● Instructions to follow
Every record below, from first to last: print it exactly as shown.

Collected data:
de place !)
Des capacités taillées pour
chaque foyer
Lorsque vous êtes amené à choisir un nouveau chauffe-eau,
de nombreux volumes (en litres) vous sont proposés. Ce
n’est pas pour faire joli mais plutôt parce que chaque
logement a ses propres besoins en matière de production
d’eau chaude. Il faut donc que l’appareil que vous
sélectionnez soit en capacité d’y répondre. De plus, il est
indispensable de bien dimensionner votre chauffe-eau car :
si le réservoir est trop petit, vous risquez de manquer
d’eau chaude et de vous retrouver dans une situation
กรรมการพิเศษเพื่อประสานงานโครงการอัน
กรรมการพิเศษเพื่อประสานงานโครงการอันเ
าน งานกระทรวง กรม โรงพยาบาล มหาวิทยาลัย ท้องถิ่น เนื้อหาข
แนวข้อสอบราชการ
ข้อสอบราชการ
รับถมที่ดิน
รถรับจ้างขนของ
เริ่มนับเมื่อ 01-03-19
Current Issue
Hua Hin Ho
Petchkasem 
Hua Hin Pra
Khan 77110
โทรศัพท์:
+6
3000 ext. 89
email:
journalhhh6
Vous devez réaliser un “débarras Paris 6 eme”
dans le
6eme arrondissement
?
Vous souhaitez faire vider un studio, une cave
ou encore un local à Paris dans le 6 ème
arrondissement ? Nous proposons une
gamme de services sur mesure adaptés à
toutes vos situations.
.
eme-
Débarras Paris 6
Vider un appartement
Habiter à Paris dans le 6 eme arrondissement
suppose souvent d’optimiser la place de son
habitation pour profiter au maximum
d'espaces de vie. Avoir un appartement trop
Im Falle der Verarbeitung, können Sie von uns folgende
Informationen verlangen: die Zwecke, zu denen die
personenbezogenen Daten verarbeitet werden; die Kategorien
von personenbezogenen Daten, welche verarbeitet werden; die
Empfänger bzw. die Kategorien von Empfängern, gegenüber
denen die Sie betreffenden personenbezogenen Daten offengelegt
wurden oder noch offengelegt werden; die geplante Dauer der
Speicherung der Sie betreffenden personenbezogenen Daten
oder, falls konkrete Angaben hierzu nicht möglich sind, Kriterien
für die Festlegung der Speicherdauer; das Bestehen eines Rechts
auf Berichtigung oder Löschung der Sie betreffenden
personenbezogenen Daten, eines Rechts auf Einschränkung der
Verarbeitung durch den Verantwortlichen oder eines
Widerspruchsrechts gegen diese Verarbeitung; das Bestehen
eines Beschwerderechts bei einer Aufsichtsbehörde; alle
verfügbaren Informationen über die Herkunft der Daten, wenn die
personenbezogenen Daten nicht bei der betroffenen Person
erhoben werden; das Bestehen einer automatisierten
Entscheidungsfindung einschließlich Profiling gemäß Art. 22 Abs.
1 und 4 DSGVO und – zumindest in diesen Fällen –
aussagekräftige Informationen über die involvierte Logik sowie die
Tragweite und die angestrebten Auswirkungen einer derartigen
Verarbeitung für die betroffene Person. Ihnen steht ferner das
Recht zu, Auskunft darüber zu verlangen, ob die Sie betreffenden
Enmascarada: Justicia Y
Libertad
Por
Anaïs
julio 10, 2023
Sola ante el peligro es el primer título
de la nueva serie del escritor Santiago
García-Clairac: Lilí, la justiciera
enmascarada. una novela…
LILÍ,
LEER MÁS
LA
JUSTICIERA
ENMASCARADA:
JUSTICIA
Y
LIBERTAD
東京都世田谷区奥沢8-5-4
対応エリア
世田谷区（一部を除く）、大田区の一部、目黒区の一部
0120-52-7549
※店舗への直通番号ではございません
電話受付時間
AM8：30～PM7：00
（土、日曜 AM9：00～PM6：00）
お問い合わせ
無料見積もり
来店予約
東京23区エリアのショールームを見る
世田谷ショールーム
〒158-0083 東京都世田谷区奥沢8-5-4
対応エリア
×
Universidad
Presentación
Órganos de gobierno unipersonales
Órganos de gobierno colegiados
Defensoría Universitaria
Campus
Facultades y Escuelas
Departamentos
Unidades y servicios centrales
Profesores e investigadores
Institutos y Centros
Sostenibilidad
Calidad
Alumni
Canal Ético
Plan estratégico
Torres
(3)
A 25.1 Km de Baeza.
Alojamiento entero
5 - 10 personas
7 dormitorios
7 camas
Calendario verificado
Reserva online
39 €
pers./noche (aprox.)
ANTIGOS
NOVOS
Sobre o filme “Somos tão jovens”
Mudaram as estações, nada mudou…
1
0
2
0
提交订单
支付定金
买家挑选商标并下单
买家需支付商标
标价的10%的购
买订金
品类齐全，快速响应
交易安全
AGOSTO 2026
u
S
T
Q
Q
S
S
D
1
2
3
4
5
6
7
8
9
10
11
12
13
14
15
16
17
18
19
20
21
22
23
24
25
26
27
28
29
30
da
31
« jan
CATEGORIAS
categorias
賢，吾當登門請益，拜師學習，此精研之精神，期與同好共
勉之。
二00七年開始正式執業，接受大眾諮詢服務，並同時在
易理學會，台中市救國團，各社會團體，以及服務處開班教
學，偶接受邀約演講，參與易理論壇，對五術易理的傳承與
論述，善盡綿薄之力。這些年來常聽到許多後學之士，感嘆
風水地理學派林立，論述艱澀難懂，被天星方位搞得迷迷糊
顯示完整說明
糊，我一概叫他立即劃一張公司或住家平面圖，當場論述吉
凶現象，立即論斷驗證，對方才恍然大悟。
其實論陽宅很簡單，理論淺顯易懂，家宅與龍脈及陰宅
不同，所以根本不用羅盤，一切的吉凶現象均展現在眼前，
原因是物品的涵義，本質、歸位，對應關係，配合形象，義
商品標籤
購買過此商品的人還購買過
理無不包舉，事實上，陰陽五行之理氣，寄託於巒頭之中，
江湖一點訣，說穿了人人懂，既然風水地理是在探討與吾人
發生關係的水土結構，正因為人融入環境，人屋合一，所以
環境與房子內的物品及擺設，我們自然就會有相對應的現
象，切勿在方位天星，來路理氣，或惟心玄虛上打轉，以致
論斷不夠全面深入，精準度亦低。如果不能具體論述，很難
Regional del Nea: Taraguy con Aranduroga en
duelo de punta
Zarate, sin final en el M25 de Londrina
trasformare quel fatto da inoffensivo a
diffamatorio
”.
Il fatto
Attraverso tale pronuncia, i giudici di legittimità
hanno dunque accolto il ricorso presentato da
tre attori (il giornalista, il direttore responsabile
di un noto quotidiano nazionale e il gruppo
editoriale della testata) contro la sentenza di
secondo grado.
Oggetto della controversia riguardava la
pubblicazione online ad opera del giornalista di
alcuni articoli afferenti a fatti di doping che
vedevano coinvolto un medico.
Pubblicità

● Answer
de place !)
Des capacités taillées pour
chaque foyer
Lorsque vous êtes amené à choisir un nouveau chauffe-eau,
de nombreux volumes (en litres) vous sont proposés. Ce
n’est pas pour faire joli mais plutôt parce que chaque
logement a ses propres besoins en matière de production
d’eau chaude. Il faut donc que l’appareil que vous
sélectionnez soit en capacité d’y répondre. De plus, il est
indispensable de bien dimensionner votre chauffe-eau car :
si le réservoir est trop petit, vous risquez de manquer
d’eau chaude et de vous retrouver dans une situation
กรรมการพิเศษเพื่อประสานงานโครงการอัน
กรรมการพิเศษเพื่อประสานงานโครงการอันเ
าน งานกระทรวง กรม โรงพยาบาล มหาวิทยาลัย ท้องถิ่น เนื้อหาข
แนวข้อสอบราชการ
ข้อสอบราชการ
รับถมที่ดิน
รถรับจ้างขนของ
เริ่มนับเมื่อ 01-03-19
Current Issue
Hua Hin Ho
Petchkasem 
Hua Hin Pra
Khan 77110
โทรศัพท์:
+6
3000 ext. 89
email:
journalhhh6
Vous devez réaliser un “débarras Paris 6 eme”
dans le
6eme arrondissement
?
Vous souhaitez faire vider un studio, une cave
ou encore un local à Paris dans le 6 ème
arrondissement ? Nous proposons une
gamme de services sur mesure adaptés à
toutes vos situations.
.
eme-
Débarras Paris 6
Vider un appartement
Habiter à Paris dans le 6 eme arrondissement
suppose souvent d’optimiser la place de son
habitation pour profiter au maximum
d'espaces de vie. Avoir un appartement trop
Im Falle der Verarbeitung, können Sie von uns folgende
Informationen verlangen: die Zwecke, zu denen die
personenbezogenen Daten verarbeitet werden; die Kategorien
von personenbezogenen Daten, welche verarbeitet werden; die
Empfänger bzw. die Kategorien von Empfängern, gegenüber
denen die Sie betreffenden personenbezogenen Daten offengelegt
wurden oder noch offengelegt werden; die geplante Dauer der
Speicherung der Sie betreffenden personenbezogenen Daten
oder, falls konkrete Angaben hierzu nicht möglich sind, Kriterien
für die Festlegung der Speicherdauer; das Bestehen eines Rechts
auf Berichtigung oder Löschung der Sie betreffenden
personenbezogenen Daten, eines Rechts auf Einschränkung der
Verarbeitung durch den Verantwortlichen oder eines
Widerspruchsrechts gegen diese Verarbeitung; das Bestehen
eines Beschwerderechts bei einer Aufsichtsbehörde; alle
verfügbaren Informationen über die Herkunft der Daten, wenn die
personenbezogenen Daten nicht bei der betroffenen Person
erhoben werden; das Bestehen einer automatisierten
Entscheidungsfindung einschließlich Profiling gemäß Art. 22 Abs.
1 und 4 DSGVO und – zumindest in diesen Fällen –
aussagekräftige Informationen über die involvierte Logik sowie die
Tragweite und die angestrebten Auswirkungen einer derartigen
Verarbeitung für die betroffene Person. Ihnen steht ferner das
Recht zu, Auskunft darüber zu verlangen, ob die Sie betreffenden
Enmascarada: Justicia Y
Libertad
Por
Anaïs
julio 10, 2023
Sola ante el peligro es el primer título
de la nueva serie del escritor Santiago
García-Clairac: Lilí, la justiciera
enmascarada. una novela…
LILÍ,
LEER MÁS
LA
JUSTICIERA
ENMASCARADA:
JUSTICIA
Y
LIBERTAD
東京都世田谷区奥沢8-5-4
対応エリア
世田谷区（一部を除く）、大田区の一部、目黒区の一部
0120-52-7549
※店舗への直通番号ではございません
電話受付時間
AM8：30～PM7：00
（土、日曜 AM9：00～PM6：00）
お問い合わせ
無料見積もり
来店予約
東京23区エリアのショールームを見る
世田谷ショールーム
〒158-0083 東京都世田谷区奥沢8-5-4
対応エリア
×
Universidad
Presentación
Órganos de gobierno unipersonales
Órganos de gobierno colegiados
Defensoría Universitaria
Campus
Facultades y Escuelas
Departamentos
Unidades y servicios centrales
Profesores e investigadores
Institutos y Centros
Sostenibilidad
Calidad
Alumni
Canal Ético
Plan estratégico
Torres
(3)
A 25.1 Km de Baeza.
Alojamiento entero
5 - 10 personas
7 dormitorios
7 camas
Calendario verificado
Reserva online
39 €
pers./noche (aprox.)
ANTIGOS
NOVOS
Sobre o filme “Somos tão jovens”
Mudaram as estações, nada mudou…
1
0
2
0
提交订单
支付定金
买家挑选商标并下单
买家需支付商标
标价的10%的购
买订金
品类齐全，快速响应
交易安全
AGOSTO 2026
u
S
T
Q
Q
S
S
D
1
2
3
4
5
6
7
8
9
10
11
12
13
14
15
16
17
18
19
20
21
22
23
24
25
26
27
28
29
30
da
31
« jan
CATEGORIAS
categorias
賢，吾當登門請益，拜師學習，此精研之精神，期與同好共
勉之。
二00七年開始正式執業，接受大眾諮詢服務，並同時在
易理學會，台中市救國團，各社會團體，以及服務處開班教
學，偶接受邀約演講，參與易理論壇，對五術易理的傳承與
論述，善盡綿薄之力。這些年來常聽到許多後學之士，感嘆
風水地理學派林立，論述艱澀難懂，被天星方位搞得迷迷糊
顯示完整說明
糊，我一概叫他立即劃一張公司或住家平面圖，當場論述吉
凶現象，立即論斷驗證，對方才恍然大悟。
其實論陽宅很簡單，理論淺顯易懂，家宅與龍脈及陰宅
不同，所以根本不用羅盤，一切的吉凶現象均展現在眼前，
原因是物品的涵義，本質、歸位，對應關係，配合形象，義
商品標籤
購買過此商品的人還購買過
理無不包舉，事實上，陰陽五行之理氣，寄託於巒頭之中，
江湖一點訣，說穿了人人懂，既然風水地理是在探討與吾人
發生關係的水土結構，正因為人融入環境，人屋合一，所以
環境與房子內的物品及擺設，我們自然就會有相對應的現
象，切勿在方位天星，來路理氣，或惟心玄虛上打轉，以致
論斷不夠全面深入，精準度亦低。如果不能具體論述，很難
Regional del Nea: Taraguy con Aranduroga en
duelo de punta
Zarate, sin final en el M25 de Londrina
trasformare quel fatto da inoffensivo a
diffamatorio
”.
Il fatto
Attraverso tale pronuncia, i giudici di legittimità
hanno dunque accolto il ricorso presentato da
tre attori (il giornalista, il direttore responsabile
di un noto quotidiano nazionale e il gruppo
editoriale della testata) contro la sentenza di
secondo grado.
Oggetto della controversia riguardava la
pubblicazione online ad opera del giornalista di
alcuni articoli afferenti a fatti di doping che
vedevano coinvolto un medico.
Pubblicità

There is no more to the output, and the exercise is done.